Second, we have explored the JIT communication problem, that requires high service utilization on the one hand, and short service response time on the other. Using a BBM method, the waiting time is zero. However, service utilization decreases when the communication time between client and server increases. By applying existing prediction methods to this problem, service utilization can be increased. However, at the same time, the average waiting time of video frames increases even faster. This can be explained by the fact that existing prediction methods do not pay attention to peaks in the service processing time. For this reason, we have developed two innovative policies, BLM and PP. Using the first policy, cumulative waiting times are avoided by postponing transmission of a new job when a peak is detected. The second policy is used to predict possible peaks. If we can predict the moment when a peak occurs, then we can send new jobs at the right time. Combining these two policies with any of the existing prediction methods described in this paper, we achieve our final model to solve the just-in-time communication problem.

Our JIT model is validated in our experiments. Moreover, we have extensively investigated the gain of our final model related to the BBM method, as well as the prediction methods without incorporating our newly developed policies.
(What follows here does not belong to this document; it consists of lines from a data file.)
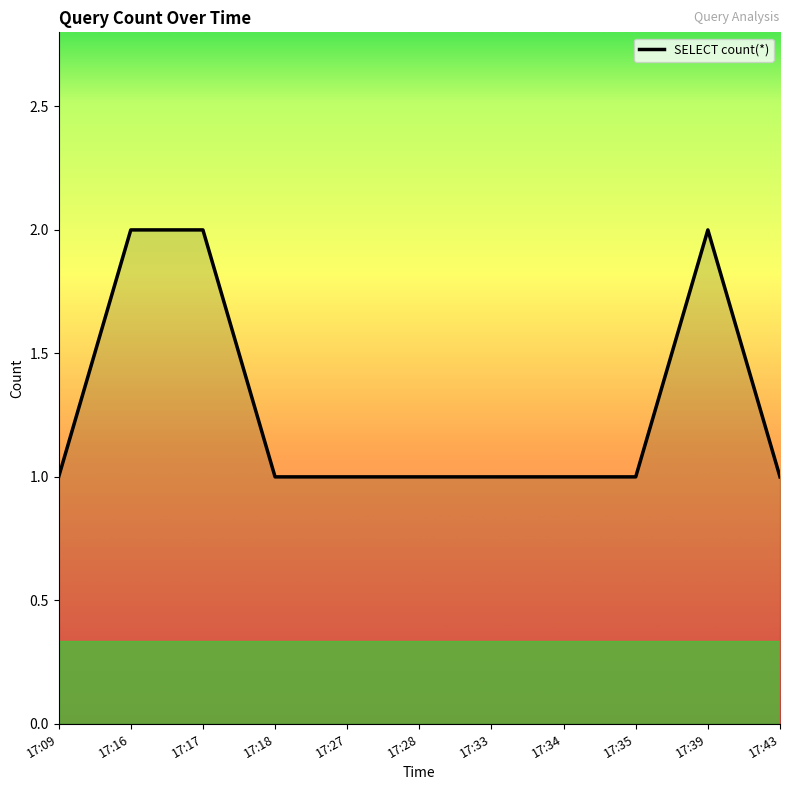

Reading left to right, what are all the values shown in this chart?

17:09=1	17:16=2	17:17=2	17:18=1	17:27=1	17:28=1	17:33=1	17:34=1	17:35=1	17:39=2	17:43=1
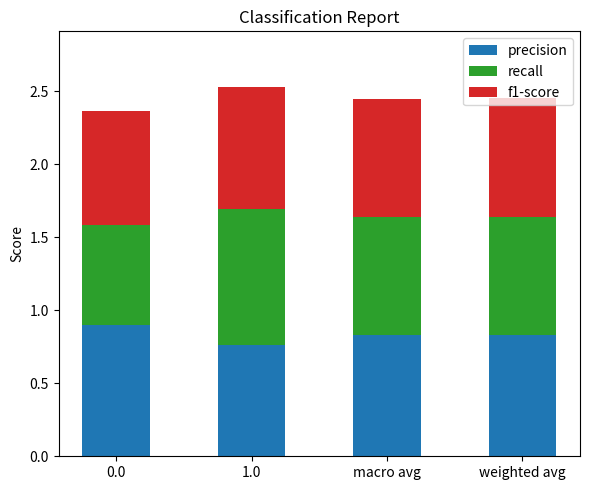

What is the sum of all precision values?

3.3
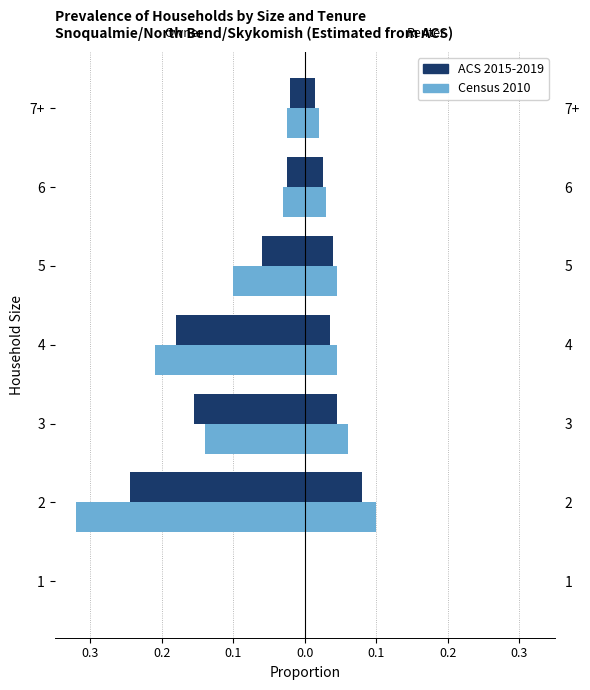

What is the total value across all series at 3?

-0.3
From our experimental results we conclude that our final model strongly outperforms the other methods. Specifically, we have observed that, in comparison to other methods, our final model improves server utilization from 85 to 98%, and reduces the average waiting time per frame by a factor of 250.

The work described in this paper is part of a larger strive to bring the benefits of high-performance computing to the multimedia community. One important aim, in this respect, is to make large-scale distributed multimedia applications variability tolerant by way of controlled adaptive resource utilization. This raises the need for new stochastic control methodologies that react to the continuously changing circumstances in large-scale Grid systems. Whereas the current paper focuses on optimization of resource utilization under a rather static repetitive workload, whilst taking into account system variations, further sources of variability exist.
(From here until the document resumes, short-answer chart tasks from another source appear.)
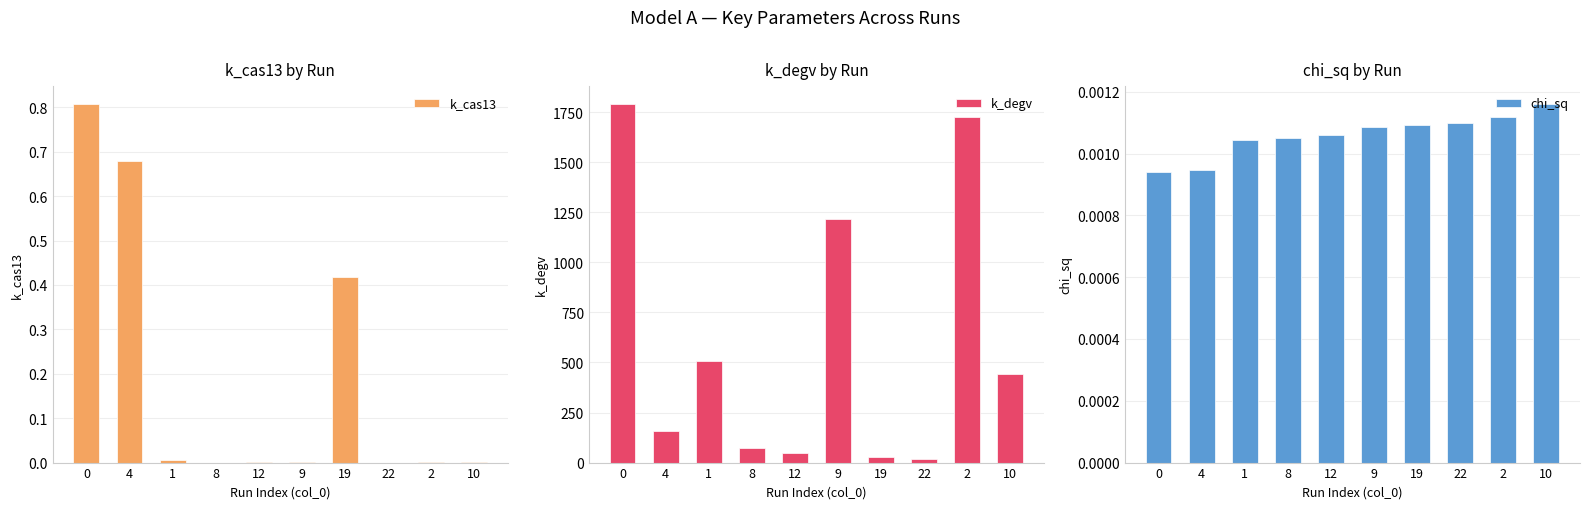

What is the difference between the maximum and minimum values in the k_degv series?

1774.2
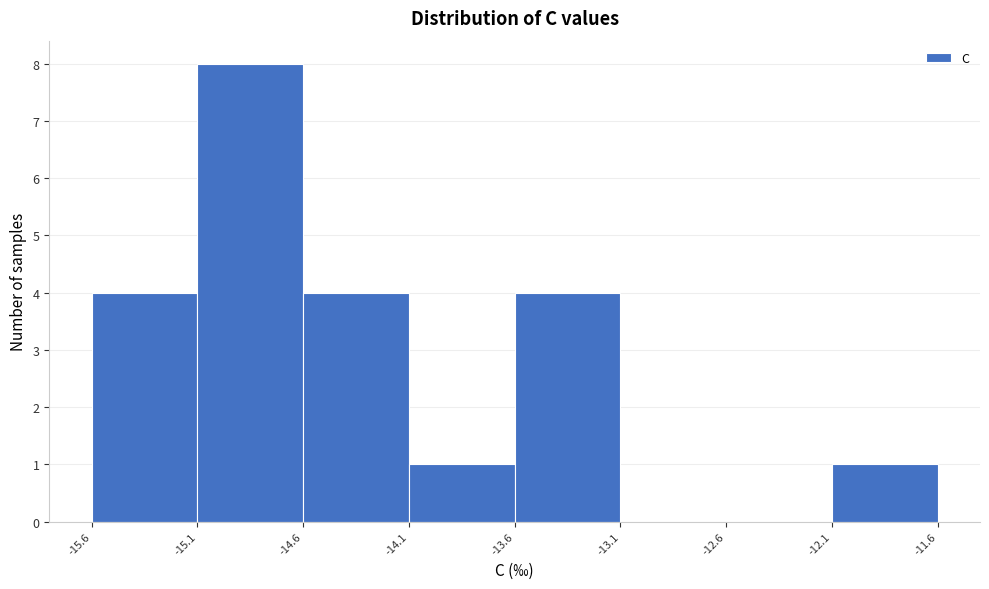

Reading left to right, transcribe this chart: for each bar, give the range it covers on the x-axis and its height. The values are not printed on the chart, so give them approximately, as read against the axis.

-15.6 to -15.1: 4
-15.1 to -14.6: 8
-14.6 to -14.1: 4
-14.1 to -13.6: 1
-13.6 to -13.1: 4
-13.1 to -12.6: 0
-12.6 to -12.1: 0
-12.1 to -11.6: 1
First, in MMCA applications the amount of data that needs to be processed often changes wildly over time. For one, this is because data compression techniques cause video streams to have variable bit rates. Also, in certain specific settings, cameras may only start producing data after motion has been detected. In other cases, such as iris scans performed at airports, the amount of data to be analyzed depends on external variations.

Second, MMCA algorithms themselves are a source of variability. While many algorithms working on the pixel values in images and video streams have predictable behavior, algorithms working on derived structures, such as feature vectors describing part of the content of an image, often are data-driven. A common example is support vector machine (SVM) based classification, which tries to find an optimal separation in high-dimensional clouds of labeled data points. The identification of all support vectors that fully describe the separation depends on the positioning of the labeled data points in the high-dimensional space. Consequently, the time required to find all support vectors is largely data dependent. In the near future we will incorporate such sources of variability in our current optimization method. In addition, we will test our method on a much larger scale for a much larger variety of state-of-the-art multimedia applications. The presented example applications merely represent two of these.